» Apply what you read
**a.** In the electrocompetent cell protocol, what OD600 range should the cells reach before harvest?
**b.** List every step given in the bulleted procedure of the electrocompetent cell protocol.
**c.** Update the electrocompetent cell protocol from "Team:Marburg/Protocols/Protocol7" up to and including "4000 rpm, 4 °C)", replacing "Pasteur pipet" with "glass pipet".

» Source passage
Team:Marburg/Protocols/Protocol7

Electrocompetent E. coli cells

Competent cells should never be vortexed, as this will cause them to lyse and release salts into the media. Resuspend cells by pipetting up and down with a large Pasteur pipet. Once they are chilled, cells should be continuously cooled.
  • prepare ON culture (5 mL of LB Amp)
  • dilute the cells 100x in 100 mL LB Amp
  • grow at 30 °C for about 90 min
  • harvest the cells when they reach an OD600 of between 0.6 and 0.8
  • split the culture into 2 x 50 mL falcon tubes, on ice
  • centrifuge (10 min, 4000 rpm, 4 °C)

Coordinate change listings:
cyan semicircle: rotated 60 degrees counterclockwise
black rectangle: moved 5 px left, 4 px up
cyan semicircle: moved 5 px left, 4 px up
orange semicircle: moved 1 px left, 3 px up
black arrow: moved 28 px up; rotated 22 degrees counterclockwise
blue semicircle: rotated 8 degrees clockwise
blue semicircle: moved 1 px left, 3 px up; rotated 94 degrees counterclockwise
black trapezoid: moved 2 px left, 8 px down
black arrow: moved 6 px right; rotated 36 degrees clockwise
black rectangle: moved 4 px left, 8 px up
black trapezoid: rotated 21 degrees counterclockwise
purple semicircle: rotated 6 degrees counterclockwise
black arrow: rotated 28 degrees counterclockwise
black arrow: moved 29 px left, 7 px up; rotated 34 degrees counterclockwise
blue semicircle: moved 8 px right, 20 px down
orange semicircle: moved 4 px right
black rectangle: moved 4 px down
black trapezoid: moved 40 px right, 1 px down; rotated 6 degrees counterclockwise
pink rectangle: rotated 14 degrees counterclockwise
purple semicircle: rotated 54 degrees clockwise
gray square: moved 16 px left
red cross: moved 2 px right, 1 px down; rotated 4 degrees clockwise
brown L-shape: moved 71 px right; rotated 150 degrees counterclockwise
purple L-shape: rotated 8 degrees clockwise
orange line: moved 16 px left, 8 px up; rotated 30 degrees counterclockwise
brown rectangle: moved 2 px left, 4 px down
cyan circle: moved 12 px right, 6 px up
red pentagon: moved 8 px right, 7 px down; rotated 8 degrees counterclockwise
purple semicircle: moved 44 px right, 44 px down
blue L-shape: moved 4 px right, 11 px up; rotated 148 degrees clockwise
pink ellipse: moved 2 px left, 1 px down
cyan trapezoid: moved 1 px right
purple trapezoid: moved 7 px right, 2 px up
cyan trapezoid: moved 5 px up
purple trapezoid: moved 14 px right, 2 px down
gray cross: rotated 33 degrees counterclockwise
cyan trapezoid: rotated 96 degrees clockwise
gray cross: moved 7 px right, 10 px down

» Outputs by task
**a.** Between 0.6 and 0.8

**b.**
- prepare ON culture (5 mL of LB Amp)
- dilute the cells 100x in 100 mL LB Amp
- grow at 30 °C for about 90 min
- harvest the cells when they reach an OD600 of between 0.6 and 0.8
- split the culture into 2 x 50 mL falcon tubes, on ice
- centrifuge (10 min, 4000 rpm, 4 °C)

**c.**
Team:Marburg/Protocols/Protocol7

Electrocompetent E. coli cells

Competent cells should never be vortexed, as this will cause them to lyse and release salts into the media. Resuspend cells by pipetting up and down with a large glass pipet. Once they are chilled, cells should be continuously cooled.
  • prepare ON culture (5 mL of LB Amp)
  • dilute the cells 100x in 100 mL LB Amp
  • grow at 30 °C for about 90 min
  • harvest the cells when they reach an OD600 of between 0.6 and 0.8
  • split the culture into 2 x 50 mL falcon tubes, on ice
  • centrifuge (10 min, 4000 rpm, 4 °C)